## Instructions to follow
Show, from the entries below, every line in which "Polymer" appears.

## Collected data
━━━

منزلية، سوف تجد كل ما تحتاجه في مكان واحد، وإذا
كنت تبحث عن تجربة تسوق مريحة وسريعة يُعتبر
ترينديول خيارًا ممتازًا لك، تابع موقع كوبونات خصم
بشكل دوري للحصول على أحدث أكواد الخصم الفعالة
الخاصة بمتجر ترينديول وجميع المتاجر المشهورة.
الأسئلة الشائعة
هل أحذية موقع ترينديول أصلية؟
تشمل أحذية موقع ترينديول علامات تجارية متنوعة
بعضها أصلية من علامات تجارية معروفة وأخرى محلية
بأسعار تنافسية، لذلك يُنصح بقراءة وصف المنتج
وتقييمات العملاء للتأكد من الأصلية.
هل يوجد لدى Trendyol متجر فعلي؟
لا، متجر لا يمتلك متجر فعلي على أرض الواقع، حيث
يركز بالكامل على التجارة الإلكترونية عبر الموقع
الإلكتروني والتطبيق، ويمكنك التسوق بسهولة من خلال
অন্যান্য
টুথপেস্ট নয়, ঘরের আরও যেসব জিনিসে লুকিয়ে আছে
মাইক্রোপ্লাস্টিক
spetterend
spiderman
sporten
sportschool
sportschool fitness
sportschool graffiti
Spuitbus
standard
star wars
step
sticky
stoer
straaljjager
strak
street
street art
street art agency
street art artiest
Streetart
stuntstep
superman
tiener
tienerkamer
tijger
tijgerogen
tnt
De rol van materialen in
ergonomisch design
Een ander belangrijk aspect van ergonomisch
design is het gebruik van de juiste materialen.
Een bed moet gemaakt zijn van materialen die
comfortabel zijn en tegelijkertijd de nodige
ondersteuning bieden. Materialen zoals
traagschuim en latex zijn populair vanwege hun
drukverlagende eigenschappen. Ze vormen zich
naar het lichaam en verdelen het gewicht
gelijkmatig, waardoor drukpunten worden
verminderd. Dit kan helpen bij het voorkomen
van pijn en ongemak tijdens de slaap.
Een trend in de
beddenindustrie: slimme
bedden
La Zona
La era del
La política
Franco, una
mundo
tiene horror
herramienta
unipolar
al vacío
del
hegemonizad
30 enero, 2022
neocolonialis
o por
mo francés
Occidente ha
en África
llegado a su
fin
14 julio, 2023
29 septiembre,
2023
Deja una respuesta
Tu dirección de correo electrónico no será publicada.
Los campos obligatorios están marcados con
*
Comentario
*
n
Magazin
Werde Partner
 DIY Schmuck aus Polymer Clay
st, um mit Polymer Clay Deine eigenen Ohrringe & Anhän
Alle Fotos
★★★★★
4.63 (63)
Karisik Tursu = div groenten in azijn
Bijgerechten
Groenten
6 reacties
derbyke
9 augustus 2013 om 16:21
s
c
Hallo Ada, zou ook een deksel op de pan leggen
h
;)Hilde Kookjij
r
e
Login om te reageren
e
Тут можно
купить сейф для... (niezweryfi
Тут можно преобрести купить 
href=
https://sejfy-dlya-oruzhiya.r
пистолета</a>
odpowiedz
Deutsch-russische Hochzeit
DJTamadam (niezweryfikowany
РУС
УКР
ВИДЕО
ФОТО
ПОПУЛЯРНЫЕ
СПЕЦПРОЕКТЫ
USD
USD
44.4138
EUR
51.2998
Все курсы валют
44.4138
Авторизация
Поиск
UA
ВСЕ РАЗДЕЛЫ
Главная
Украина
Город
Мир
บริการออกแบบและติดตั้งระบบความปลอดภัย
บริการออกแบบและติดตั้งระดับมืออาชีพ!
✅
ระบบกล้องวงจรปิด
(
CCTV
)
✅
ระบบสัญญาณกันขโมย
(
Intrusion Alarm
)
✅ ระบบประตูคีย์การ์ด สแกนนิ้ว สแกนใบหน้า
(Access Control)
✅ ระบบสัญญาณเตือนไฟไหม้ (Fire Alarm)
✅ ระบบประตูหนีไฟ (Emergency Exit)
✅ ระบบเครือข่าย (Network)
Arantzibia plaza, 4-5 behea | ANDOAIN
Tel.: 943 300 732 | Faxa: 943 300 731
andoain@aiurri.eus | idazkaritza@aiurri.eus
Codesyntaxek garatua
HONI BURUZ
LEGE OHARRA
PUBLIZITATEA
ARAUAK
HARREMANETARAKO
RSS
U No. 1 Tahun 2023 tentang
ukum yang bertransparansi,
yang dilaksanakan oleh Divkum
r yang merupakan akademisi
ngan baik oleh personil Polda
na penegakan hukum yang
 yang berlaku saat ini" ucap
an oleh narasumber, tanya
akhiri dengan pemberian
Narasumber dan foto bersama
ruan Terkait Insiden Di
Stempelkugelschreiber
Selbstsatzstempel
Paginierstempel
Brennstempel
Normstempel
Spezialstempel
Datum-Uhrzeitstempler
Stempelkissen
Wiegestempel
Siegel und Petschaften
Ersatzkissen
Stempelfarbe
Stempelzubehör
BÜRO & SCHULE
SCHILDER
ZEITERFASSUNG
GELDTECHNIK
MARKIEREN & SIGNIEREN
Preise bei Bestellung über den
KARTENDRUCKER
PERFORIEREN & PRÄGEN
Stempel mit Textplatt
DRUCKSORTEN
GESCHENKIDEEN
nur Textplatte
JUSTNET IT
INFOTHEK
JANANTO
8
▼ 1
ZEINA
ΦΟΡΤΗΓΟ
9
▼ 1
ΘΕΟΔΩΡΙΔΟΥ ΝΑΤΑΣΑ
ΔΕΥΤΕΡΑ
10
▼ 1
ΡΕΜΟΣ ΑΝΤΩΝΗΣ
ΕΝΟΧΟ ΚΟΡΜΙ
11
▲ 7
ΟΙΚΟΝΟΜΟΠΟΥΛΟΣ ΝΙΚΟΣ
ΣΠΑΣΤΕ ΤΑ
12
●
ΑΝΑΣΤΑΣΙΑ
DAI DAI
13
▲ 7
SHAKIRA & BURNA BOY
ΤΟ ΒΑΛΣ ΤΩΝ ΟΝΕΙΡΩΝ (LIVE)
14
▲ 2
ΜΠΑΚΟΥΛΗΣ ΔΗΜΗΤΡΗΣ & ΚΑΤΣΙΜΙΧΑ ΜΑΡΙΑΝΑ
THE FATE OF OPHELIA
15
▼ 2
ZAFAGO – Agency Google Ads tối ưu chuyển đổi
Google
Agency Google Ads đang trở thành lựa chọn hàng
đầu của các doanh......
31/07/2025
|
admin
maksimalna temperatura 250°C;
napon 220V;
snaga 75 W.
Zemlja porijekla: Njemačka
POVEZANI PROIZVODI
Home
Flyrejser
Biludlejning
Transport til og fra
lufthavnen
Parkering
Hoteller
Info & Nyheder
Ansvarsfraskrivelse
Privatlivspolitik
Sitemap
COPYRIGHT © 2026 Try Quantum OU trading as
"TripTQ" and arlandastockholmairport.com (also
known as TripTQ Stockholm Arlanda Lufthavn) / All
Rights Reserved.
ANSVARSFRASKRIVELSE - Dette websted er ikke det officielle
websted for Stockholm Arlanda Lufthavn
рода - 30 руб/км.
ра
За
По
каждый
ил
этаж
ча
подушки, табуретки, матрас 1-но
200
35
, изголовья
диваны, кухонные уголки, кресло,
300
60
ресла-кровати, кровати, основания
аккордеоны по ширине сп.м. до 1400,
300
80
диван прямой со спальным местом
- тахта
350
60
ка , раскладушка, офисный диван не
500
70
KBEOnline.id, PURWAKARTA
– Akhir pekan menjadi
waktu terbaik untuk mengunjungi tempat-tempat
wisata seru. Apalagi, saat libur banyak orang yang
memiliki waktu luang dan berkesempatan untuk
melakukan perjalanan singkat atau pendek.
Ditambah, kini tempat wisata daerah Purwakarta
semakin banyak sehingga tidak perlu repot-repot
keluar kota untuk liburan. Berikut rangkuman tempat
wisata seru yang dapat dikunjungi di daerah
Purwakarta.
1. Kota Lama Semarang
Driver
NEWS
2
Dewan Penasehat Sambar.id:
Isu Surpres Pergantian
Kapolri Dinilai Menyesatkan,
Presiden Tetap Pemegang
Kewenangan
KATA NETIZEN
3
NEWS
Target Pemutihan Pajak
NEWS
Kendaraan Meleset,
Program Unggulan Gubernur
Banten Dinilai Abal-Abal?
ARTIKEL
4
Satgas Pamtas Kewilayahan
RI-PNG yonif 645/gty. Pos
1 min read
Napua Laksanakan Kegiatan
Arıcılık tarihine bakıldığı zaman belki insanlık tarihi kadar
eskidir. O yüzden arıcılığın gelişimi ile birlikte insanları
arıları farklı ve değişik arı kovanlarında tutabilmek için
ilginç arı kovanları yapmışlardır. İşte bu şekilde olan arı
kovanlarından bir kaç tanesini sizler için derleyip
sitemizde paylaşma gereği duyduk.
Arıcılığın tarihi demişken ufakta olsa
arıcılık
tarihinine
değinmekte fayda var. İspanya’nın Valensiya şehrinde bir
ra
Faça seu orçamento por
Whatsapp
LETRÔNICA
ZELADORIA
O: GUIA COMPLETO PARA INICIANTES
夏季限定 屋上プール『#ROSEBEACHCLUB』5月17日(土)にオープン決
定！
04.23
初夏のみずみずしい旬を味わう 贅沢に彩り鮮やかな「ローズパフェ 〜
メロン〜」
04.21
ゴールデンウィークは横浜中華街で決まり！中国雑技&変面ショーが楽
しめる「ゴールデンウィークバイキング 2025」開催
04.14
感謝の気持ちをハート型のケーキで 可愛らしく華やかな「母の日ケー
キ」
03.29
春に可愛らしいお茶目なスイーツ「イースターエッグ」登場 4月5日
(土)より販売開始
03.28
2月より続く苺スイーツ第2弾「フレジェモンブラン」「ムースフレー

━━━

## Expected answer
 DIY Schmuck aus Polymer Clay
st, um mit Polymer Clay Deine eigenen Ohrringe & Anhän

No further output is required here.